> [DATASET SECTION]
━━━

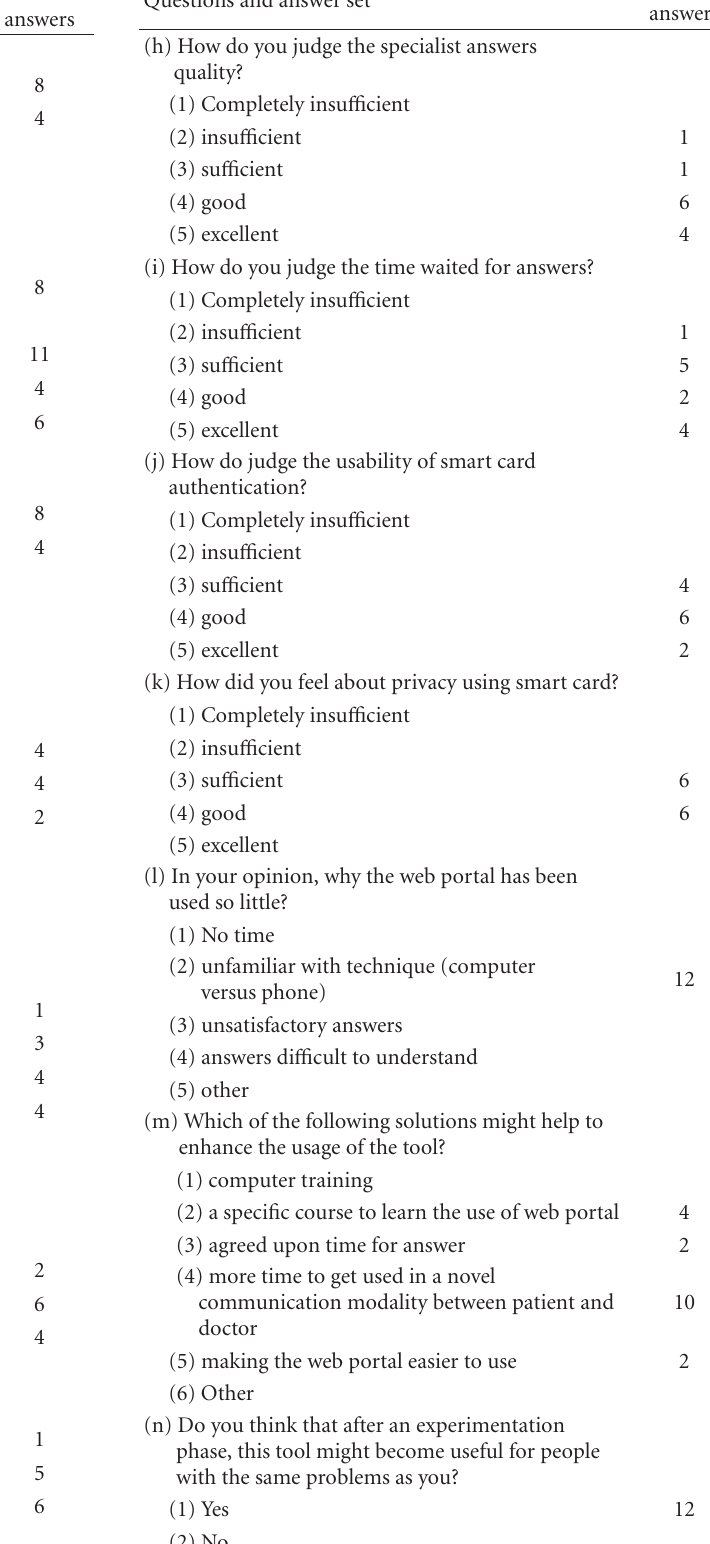
Table 1: The questionnaire and subject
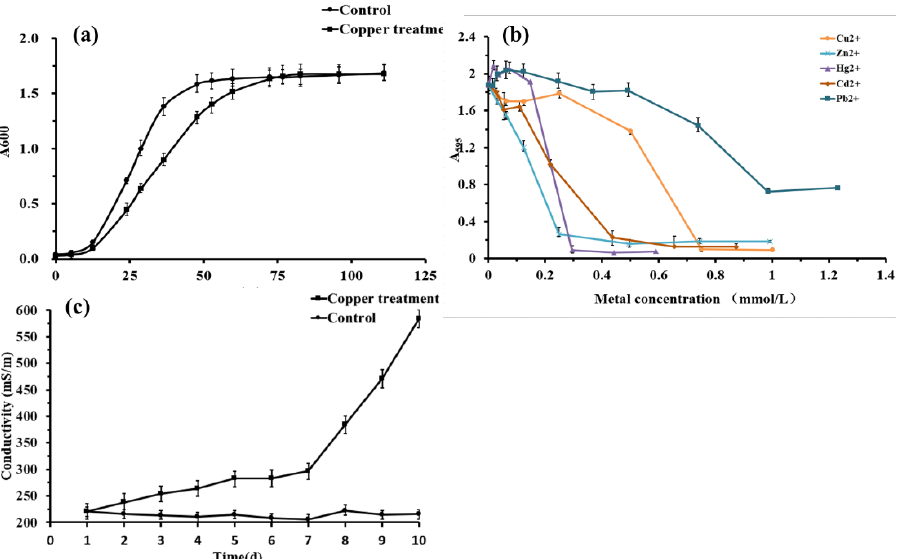
Figure 1. ( a ) Growth curves of the Planococcus sp. O5 in the absence and presence of 0.5 mmol/L Cu 2+ . ( b ) Heavy metal tolerance of Planococcus sp. O5 of Cu 2+ , Zn 2+ , Pb 2+ , Cd 2+ , and Hg 2+ , separately. ( c ) Effect of 0.5 mmol/L Cu 2+ on the conductivity of Planococcus sp. O5.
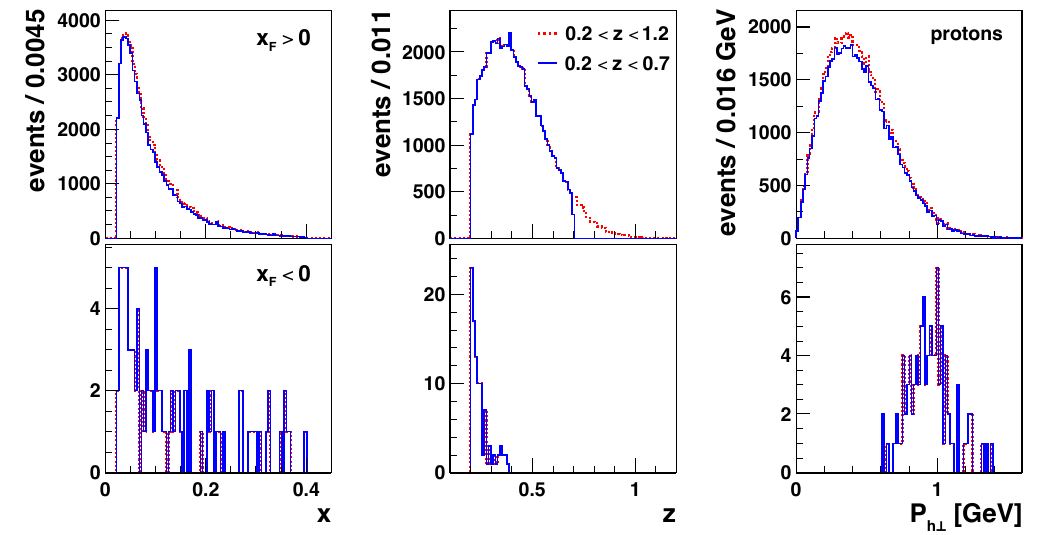
Figure 47 . The distribution of proton events versus x , z , and P h ⊥ for both the full range in z of 0.2–1.2 (red dashed lines) and only the semi-inclusive z range (blue lines). Data with positive x F are presented in the top row. In the bottom, the corresponding distributions for negative x F are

━━━

> [WHAT IS REQUIRED] From the first line to the last, copy the listing above exactly and leave out the images.

> [OUTPUT]
Table 1: The questionnaire and subject
Figure 1. ( a ) Growth curves of the Planococcus sp. O5 in the absence and presence of 0.5 mmol/L Cu 2+ . ( b ) Heavy metal tolerance of Planococcus sp. O5 of Cu 2+ , Zn 2+ , Pb 2+ , Cd 2+ , and Hg 2+ , separately. ( c ) Effect of 0.5 mmol/L Cu 2+ on the conductivity of Planococcus sp. O5.
Figure 47 . The distribution of proton events versus x , z , and P h ⊥ for both the full range in z of 0.2–1.2 (red dashed lines) and only the semi-inclusive z range (blue lines). Data with positive x F are presented in the top row. In the bottom, the corresponding distributions for negative x F are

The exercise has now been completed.